__TASK PROMPT__
The lines needed are those below that contain the word "Figure"; copy each one.

__PROVIDED MATERIAL__
□ □ □
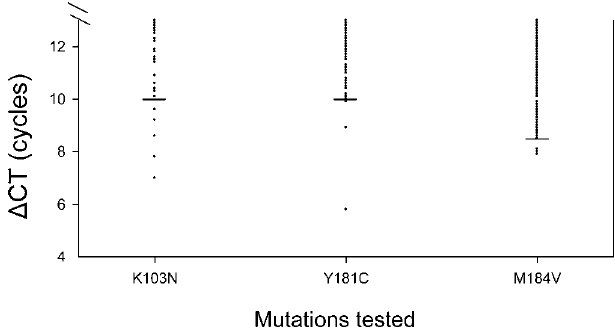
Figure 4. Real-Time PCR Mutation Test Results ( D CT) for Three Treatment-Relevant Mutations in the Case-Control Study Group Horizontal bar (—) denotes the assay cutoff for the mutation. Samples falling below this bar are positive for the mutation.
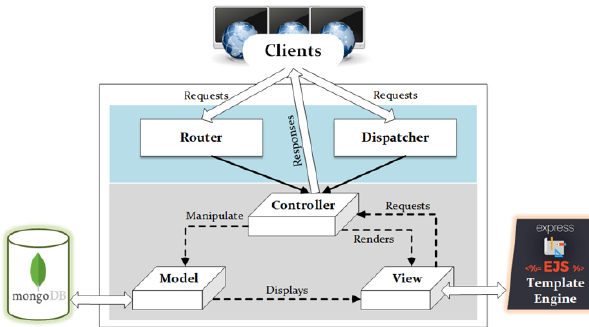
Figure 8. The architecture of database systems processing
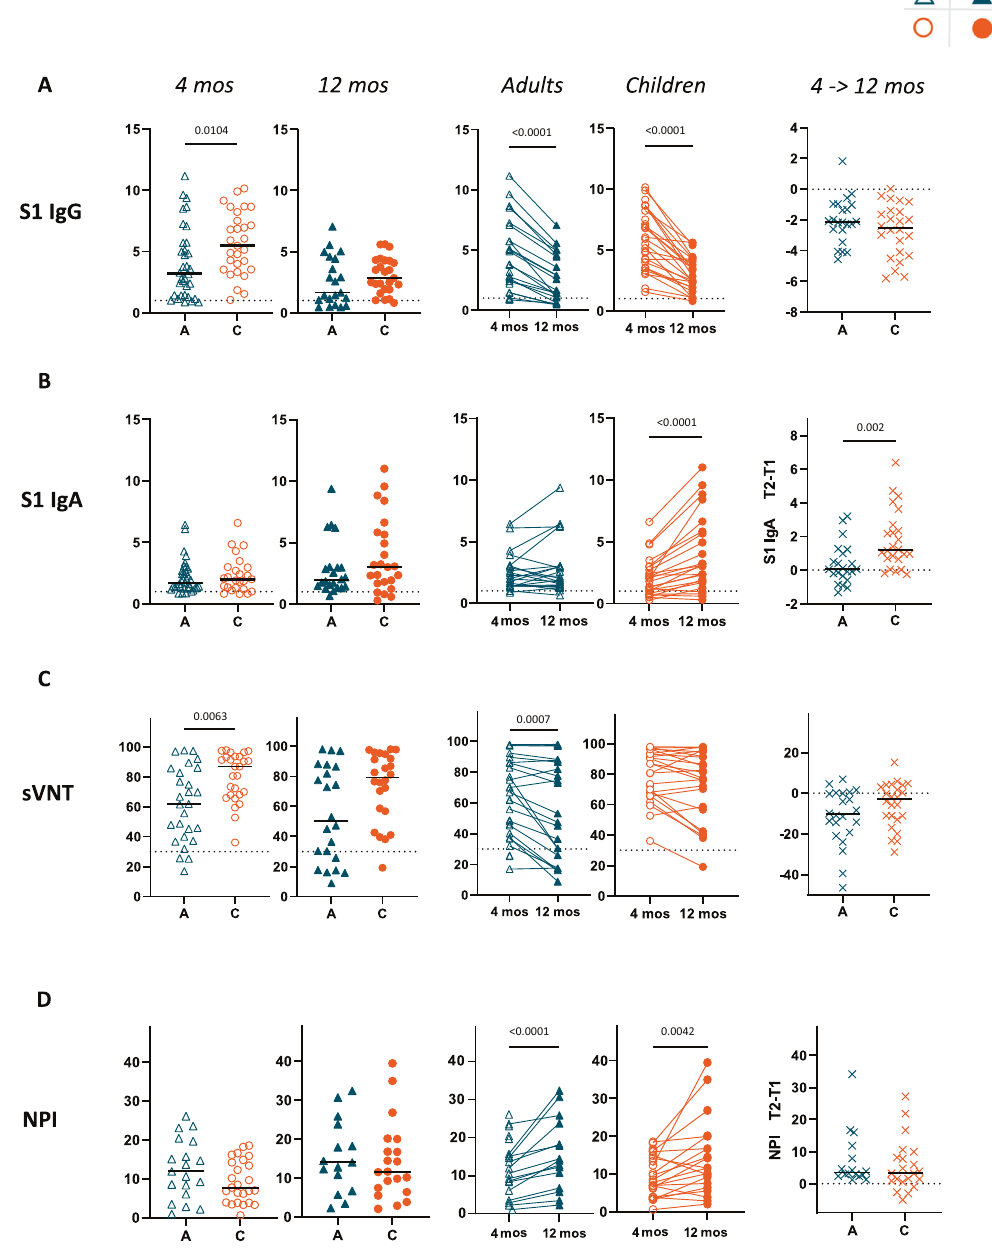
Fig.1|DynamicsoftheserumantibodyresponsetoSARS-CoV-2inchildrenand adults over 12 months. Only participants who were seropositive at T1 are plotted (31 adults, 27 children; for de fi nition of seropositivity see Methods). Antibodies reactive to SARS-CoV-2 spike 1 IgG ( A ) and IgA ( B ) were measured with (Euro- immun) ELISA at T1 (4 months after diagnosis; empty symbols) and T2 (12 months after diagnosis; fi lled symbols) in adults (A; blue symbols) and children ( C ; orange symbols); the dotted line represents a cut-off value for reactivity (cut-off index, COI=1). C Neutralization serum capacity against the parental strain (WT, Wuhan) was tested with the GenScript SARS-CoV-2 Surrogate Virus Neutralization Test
□ □ □
__OUTPUT OF THE TASK__
Figure 4. Real-Time PCR Mutation Test Results ( D CT) for Three Treatment-Relevant Mutations in the Case-Control Study Group Horizontal bar (—) denotes the assay cutoff for the mutation. Samples falling below this bar are positive for the mutation.
Figure 8. The architecture of database systems processing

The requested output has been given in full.